Make sure you don't have system protection/shadow copies enabled for that disk, btw...

If the size is the problem, it boils down to what you are backing up. The size of NSB shouldn't exceed the size of the data being backed up, with expectations that compression of the main archive file can be offset by the slice of the slices waiting for consolidation.

If the size if much bigger than the data, run chkdsk /r on the partitions being backed up.

Consolidation happens during the night by default, so make sure you leave your computer on and see if the consolidation happens.

>> On the problem of a NSB that becomes too big, check out the size of the hidden time explorer storage. Is the size of that folder consistent with not having space on the disk?

Yes, it's the full size off the drive.

>> Make sure you don't have system protection/shadow copies enabled for that disk, btw...

I didn't turn it on specifically, so unless it's on be default then it's off.

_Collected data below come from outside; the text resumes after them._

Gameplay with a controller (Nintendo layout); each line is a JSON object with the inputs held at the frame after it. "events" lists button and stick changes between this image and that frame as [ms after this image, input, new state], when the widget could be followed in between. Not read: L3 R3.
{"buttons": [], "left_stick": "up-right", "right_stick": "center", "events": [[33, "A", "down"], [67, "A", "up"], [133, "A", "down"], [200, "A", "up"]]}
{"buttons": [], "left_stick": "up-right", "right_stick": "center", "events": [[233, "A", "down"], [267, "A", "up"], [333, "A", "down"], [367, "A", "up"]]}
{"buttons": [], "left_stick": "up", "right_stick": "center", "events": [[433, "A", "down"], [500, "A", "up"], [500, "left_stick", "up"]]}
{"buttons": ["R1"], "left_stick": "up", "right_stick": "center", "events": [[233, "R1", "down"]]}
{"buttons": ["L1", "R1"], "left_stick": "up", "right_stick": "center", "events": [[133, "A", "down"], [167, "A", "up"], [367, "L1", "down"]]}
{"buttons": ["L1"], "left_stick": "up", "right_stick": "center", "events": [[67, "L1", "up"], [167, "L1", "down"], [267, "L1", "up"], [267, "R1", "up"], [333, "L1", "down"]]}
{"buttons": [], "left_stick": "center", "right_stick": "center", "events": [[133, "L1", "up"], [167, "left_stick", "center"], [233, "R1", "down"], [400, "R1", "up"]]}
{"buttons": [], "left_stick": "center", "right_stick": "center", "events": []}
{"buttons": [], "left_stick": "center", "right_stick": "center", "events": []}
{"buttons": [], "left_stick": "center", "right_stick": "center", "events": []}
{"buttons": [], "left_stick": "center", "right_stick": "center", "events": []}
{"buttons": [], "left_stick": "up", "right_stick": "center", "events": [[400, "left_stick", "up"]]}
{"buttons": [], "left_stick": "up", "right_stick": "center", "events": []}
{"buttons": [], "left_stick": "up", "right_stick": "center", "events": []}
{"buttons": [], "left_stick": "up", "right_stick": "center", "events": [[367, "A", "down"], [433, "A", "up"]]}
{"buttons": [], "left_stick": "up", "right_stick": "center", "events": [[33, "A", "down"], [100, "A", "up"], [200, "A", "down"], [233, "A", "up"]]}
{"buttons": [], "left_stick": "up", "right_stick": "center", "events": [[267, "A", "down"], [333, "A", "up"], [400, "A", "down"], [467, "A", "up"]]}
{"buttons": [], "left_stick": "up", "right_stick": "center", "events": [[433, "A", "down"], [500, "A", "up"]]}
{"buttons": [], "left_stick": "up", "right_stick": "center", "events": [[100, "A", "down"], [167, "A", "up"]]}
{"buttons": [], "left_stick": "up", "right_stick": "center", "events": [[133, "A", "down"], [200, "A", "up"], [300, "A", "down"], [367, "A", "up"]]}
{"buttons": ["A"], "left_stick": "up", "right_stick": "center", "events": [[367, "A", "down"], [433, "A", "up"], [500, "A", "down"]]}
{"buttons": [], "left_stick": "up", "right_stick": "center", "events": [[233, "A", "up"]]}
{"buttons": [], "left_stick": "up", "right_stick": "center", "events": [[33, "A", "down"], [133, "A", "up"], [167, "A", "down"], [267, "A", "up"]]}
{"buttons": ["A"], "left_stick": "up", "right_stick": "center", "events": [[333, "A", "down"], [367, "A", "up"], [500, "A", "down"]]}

>> If the size is the problem, it boils down to what you are backing up. The size of NSB shouldn't exceed the size of the data being backed up, with expectations that compression of the main archive file can be offset by the slice of the slices waiting for consolidation.

The size of the data being backed up is around 50% to 70% of the backup destination disk size.

>> Consolidation happens during the night by default, so make sure you leave your computer on and see if the consolidation happens.

Right, but it's also supposed to happen when you start up your computer the next time. Now, when I start up my computer in the morning, the NSB job is always paused in the Acronis main screen. I hit the play/go button, and it thinks for a while and then stops/pauses again. (Before you ask, I'm not also running CPU-intensive things at the same time.)

Thanks.

Update: When I clicked the play/go button this morning, it gave me a popup saying the destination drive is full. But I still don't have the option to consolidate or delete selected backups; my original issue is still unchanged.

Jordan,

It looks like ATI is stuck not having enough space to actually run the auto-consolidation. I'd say this would be a surprising situation. As you can see, NSB is not very flexible, You cannot manually intervene to clean stuff up, and you don't control the retention rules. That's one of the reason why I don't use it.
Delete the task and restart a new one.
BTW, always have a regular disk and partition backup handy, just in case the NSB doesn't match your expectations when you need to restore...

Thank you for the reply, but what do you mean by "always have a regular disk and partition backup handy, just in case the NSB doesn't match your expectations when you need to restore"? I don't have several backup disks on my computer that I can have multiple different backups going. If NSB isn't reliable and I should use another kind of backup method, then I'll need to switch (I can't do both). What I want is my data to be backed up, and I don't care which method I use. I just want the most reliable backup in case a HD dies.

If you don't absolutely need to higher frequency backup NSB offers, use a disk and partition backup:
- all partitions that are on the system disk should be included. It is OK to exclude files and folders of content that would be backed up/copied differently (for example large, uncompressed, non-changing files like video, music, pictures, music, PDFs), if you need to reduce the backup size,
- incremental backup is fine, but make sure you do a full backup after a handful of incremental: a rule of thumb is that your last full should never get so old that it would be impractical for you to restore it and be OK with it,
- turn on auto-cleaning, and choose the "store no more than X most recent version chains". Choose X to be as big are your backup disk allows for, but leave always enough space for a new full backup.
Finally, remember to create your recovery CD and test it by recovering a couple of files.
Ideally, use a USB disk to store the backup files, and rotate the disk so that you have some backups off line and off site. If you rotate disks, assign a fixed drive letter for each disk and create separate tasks.